Auch Tim Hronek schied als Dritter aus, Florian Wilmsmann wurde nur Vierter und damit Letzter. "Das ist jetzt bitter, aber es ist manchmal schnell vorbei", sagte Hronek im ZDF. Jeweils die besten zwei Skicrosser eines Laufs ziehen in die nächste Runde ein. Auch Weltmeister Victor Öhling Norberg aus Schweden schied aus.

Der Franzose Terence Tchiknavorian, der Österreicher Christoph Wahrstötter und der Kanadier Christopher Delbosco stürzten jeweils schwer und musste von Sanitätern von der Strecke gebracht werden.
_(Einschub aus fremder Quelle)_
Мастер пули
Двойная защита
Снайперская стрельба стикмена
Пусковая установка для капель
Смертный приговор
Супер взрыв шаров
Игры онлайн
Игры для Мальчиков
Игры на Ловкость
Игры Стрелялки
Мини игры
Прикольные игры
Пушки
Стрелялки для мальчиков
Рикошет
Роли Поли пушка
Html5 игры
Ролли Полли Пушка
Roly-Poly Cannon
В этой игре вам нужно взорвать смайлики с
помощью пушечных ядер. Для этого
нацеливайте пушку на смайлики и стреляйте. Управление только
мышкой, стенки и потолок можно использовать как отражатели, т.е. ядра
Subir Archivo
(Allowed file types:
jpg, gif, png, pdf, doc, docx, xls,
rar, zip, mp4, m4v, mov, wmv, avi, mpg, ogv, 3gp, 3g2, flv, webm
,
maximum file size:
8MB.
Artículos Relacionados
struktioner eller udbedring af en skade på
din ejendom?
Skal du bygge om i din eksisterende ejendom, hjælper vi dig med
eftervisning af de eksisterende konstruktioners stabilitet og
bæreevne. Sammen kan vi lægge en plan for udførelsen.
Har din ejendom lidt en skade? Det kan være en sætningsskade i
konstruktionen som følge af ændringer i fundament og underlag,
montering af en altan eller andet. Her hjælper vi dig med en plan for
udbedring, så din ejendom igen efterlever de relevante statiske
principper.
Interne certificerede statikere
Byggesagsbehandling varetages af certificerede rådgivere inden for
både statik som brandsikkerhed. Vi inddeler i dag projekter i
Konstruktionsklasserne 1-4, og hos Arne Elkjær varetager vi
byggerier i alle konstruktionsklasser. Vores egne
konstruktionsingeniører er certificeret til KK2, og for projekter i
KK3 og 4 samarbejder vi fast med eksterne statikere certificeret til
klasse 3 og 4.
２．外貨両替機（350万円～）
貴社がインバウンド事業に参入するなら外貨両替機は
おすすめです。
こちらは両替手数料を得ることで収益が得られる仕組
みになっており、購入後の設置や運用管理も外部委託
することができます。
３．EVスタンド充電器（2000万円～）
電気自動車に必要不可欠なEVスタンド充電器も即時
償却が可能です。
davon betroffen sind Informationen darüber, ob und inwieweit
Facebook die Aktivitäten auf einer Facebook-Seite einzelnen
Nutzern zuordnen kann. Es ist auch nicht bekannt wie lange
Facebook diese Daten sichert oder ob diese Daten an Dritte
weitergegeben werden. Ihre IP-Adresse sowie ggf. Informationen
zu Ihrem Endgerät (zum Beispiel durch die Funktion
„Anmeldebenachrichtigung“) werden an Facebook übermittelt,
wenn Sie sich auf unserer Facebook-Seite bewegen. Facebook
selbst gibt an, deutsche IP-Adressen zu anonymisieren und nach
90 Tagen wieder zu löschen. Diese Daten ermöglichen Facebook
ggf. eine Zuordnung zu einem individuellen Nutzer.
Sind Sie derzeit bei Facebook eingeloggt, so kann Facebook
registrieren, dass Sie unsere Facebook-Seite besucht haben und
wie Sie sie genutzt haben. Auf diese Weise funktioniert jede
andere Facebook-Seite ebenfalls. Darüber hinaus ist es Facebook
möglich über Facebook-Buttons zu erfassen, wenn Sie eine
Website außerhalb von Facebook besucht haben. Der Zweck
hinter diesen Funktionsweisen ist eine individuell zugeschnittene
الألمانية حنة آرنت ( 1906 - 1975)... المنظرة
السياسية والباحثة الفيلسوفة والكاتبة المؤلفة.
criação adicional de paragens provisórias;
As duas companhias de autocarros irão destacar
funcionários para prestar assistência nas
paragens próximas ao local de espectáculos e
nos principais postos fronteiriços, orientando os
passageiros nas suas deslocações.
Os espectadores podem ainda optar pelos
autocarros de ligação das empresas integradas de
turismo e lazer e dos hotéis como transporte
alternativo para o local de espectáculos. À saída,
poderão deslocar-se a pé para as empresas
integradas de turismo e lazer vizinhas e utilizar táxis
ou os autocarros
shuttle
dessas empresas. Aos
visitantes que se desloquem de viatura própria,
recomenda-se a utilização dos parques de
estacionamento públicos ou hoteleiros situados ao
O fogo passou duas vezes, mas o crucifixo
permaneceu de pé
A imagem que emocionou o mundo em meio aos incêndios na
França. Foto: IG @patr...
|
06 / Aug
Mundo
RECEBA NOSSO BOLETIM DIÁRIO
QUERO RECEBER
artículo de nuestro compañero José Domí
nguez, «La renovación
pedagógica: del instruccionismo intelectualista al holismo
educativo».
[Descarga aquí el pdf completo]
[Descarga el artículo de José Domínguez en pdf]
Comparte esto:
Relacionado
Tchiknavorian und Delbosco verloren bei Sprüngen in der Luft jeweils die Kontrolle und knallten anschließend heftig in den Schnee.

Deutsche Gold-Chance: Zweierbob der Frauen

Nach der vergangen Nacht liegt Norwegen liegt mit elf Goldmedaillen weiter in Führung, gleichauf mit Deutschland. Team D hat am Mittwoch die Chance auf das zwölfte Gold: Im Zweierbob liegen gleich zwei deutsche Frauen-Teams zur Halbzeit auf den Medaillen-Rängen (12. 40 Uhr MEZ). Zudem kämpft die Eishockey-Auswahl im Viertelfinale ( 13.10 Uhr MEZ) gegen Schweden um den größten Erfolg seit 42 Jahren. Um 9 Uhr MEZ starten außerdem die Langläufer zum Teamsprint.

Die Eisschnellläuferinnen hingegen haben in der Teamverfolgung (12 Uhr MEZ) die Medaillenränge schon verpasst. Für die fast 46 Jahre alte Claudia Pechstein geht es nur noch um Platz fünf. Die fünfmalige Olympiasiegerin hatte zusammen mit Roxanne Dufter und Gabi Hirschbichler das Halbfinale verpasst. Deutsche Eisschnelllauf-Männer sind erst gar nicht am Start.